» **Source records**
——
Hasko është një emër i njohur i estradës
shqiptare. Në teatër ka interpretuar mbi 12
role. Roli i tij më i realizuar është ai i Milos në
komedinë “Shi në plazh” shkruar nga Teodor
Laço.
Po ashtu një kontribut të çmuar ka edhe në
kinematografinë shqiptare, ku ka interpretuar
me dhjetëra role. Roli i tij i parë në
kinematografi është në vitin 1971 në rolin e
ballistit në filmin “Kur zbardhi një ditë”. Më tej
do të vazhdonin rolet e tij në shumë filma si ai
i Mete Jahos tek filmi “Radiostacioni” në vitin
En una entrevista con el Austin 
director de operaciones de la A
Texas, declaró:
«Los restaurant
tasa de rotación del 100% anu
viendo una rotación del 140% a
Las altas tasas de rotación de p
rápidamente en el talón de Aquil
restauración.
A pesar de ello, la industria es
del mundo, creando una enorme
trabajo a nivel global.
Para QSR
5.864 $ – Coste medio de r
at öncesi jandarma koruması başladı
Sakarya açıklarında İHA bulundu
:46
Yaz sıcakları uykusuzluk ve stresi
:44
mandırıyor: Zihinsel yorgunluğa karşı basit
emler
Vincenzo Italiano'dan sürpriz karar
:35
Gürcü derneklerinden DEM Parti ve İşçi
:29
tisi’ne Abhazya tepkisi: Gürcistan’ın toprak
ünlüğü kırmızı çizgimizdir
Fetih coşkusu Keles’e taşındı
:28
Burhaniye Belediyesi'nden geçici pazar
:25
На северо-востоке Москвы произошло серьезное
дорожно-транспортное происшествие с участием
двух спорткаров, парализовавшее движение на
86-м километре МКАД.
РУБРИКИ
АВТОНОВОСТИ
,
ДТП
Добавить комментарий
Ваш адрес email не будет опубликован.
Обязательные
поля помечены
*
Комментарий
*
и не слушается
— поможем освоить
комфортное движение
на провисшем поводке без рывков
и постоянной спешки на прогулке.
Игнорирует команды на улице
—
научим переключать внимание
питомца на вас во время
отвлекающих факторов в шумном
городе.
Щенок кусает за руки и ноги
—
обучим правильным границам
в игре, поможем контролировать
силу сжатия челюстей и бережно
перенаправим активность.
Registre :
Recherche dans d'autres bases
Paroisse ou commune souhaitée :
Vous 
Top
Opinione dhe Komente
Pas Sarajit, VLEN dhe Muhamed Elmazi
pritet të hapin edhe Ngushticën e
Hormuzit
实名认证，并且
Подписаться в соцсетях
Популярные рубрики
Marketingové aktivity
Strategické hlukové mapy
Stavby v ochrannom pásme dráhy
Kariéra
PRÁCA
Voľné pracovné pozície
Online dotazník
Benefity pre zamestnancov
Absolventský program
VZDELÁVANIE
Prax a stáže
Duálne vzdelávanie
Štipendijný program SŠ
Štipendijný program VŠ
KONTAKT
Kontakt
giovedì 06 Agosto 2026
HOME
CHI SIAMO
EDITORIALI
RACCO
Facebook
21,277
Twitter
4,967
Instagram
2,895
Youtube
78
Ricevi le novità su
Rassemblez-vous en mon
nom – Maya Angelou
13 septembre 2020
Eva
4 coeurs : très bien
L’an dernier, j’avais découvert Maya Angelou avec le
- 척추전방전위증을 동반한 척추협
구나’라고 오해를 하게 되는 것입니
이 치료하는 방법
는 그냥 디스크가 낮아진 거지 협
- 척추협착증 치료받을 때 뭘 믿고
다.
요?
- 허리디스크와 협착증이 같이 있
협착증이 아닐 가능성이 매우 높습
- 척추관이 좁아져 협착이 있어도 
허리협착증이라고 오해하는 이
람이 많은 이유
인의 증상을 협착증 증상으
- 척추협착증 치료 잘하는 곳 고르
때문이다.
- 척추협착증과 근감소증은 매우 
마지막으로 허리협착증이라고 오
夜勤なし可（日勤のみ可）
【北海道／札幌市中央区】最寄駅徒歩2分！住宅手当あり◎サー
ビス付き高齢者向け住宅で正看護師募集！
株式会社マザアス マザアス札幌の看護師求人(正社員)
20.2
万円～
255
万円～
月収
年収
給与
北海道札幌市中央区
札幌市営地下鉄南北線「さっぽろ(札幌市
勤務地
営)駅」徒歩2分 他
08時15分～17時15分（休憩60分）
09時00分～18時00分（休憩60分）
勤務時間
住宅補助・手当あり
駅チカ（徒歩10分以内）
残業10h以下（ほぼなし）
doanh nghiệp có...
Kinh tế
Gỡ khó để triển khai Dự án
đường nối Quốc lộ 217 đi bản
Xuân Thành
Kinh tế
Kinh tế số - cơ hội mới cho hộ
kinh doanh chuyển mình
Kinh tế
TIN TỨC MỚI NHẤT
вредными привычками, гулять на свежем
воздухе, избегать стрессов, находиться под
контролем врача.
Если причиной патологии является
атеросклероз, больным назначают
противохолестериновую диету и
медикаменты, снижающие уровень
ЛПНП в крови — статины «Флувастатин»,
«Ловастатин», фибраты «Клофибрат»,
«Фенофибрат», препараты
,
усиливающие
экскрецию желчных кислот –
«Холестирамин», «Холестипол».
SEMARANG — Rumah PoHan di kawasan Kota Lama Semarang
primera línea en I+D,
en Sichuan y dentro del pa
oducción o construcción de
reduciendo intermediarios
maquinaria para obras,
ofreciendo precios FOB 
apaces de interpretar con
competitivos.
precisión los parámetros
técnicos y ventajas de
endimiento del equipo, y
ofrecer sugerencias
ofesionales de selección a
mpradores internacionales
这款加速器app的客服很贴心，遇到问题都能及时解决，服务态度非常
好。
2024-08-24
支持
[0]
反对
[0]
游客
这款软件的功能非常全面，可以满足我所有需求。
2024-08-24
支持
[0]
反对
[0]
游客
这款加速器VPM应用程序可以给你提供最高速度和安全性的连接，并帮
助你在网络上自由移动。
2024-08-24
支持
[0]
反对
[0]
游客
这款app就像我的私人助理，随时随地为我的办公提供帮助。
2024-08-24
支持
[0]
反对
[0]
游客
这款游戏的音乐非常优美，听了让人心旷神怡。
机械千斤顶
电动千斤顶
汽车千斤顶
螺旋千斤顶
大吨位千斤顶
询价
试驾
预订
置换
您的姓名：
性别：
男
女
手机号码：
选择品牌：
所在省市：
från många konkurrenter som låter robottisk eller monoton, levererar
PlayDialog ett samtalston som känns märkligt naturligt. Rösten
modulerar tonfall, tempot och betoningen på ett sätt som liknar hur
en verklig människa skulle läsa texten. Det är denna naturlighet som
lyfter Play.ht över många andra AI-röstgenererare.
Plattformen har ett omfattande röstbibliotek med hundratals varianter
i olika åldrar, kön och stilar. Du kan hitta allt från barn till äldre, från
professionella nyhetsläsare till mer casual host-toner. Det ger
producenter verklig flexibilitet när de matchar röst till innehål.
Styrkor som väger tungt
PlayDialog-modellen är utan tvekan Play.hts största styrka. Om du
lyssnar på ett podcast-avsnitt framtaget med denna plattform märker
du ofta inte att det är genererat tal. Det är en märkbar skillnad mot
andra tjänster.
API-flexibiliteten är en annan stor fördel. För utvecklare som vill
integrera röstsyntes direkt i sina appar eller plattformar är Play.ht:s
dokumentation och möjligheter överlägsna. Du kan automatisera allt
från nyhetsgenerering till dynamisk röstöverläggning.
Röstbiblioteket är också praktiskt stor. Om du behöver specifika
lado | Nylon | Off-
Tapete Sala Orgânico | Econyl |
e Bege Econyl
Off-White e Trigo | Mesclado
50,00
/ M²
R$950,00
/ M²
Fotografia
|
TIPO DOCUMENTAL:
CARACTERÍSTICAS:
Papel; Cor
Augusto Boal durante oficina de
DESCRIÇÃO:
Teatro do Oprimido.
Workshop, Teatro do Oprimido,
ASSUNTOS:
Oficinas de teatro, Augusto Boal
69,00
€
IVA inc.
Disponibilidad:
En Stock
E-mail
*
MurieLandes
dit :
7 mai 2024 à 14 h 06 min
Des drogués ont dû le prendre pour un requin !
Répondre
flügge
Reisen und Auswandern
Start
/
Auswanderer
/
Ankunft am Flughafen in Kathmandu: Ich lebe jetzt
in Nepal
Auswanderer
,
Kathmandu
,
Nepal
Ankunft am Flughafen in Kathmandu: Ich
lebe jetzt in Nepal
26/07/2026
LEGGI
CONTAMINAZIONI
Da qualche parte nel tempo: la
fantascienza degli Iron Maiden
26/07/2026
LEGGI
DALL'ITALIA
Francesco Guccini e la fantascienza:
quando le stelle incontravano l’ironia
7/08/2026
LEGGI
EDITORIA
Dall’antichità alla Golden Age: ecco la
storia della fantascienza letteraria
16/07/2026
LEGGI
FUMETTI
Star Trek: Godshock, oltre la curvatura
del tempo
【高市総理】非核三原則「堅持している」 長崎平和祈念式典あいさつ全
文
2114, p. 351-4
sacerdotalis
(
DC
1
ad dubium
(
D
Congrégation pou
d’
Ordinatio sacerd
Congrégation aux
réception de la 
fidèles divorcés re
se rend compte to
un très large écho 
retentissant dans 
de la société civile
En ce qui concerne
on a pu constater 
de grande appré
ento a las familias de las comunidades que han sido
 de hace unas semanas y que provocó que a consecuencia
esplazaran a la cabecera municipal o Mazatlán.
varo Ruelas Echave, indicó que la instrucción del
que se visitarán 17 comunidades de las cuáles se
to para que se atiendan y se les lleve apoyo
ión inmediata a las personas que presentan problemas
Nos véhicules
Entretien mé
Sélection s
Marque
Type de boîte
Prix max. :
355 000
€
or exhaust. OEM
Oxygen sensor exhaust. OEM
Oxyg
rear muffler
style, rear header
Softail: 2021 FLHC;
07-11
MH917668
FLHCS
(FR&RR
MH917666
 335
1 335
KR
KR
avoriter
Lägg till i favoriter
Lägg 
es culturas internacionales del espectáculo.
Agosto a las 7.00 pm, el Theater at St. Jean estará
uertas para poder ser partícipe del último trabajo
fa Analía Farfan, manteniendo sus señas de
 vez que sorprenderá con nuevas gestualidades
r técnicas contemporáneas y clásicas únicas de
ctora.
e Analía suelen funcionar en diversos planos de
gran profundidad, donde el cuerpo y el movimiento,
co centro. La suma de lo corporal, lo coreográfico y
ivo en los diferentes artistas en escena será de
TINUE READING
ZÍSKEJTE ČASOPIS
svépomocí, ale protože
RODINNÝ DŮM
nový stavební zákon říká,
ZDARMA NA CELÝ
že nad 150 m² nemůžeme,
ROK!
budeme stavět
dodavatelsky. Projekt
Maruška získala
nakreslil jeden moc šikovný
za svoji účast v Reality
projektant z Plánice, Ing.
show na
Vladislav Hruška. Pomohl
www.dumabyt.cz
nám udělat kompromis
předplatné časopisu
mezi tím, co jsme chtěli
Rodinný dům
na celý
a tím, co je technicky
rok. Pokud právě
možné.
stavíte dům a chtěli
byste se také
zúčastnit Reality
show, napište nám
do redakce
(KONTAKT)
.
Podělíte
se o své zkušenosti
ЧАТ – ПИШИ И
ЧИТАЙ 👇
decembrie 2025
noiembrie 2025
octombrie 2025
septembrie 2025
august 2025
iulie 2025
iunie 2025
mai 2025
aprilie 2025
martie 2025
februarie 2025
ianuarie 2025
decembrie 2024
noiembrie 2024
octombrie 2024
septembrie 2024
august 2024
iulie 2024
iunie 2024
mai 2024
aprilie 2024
——
Count every line in the data where the string "andra" occurs. Give nothing except the number.

» **REPLY**
2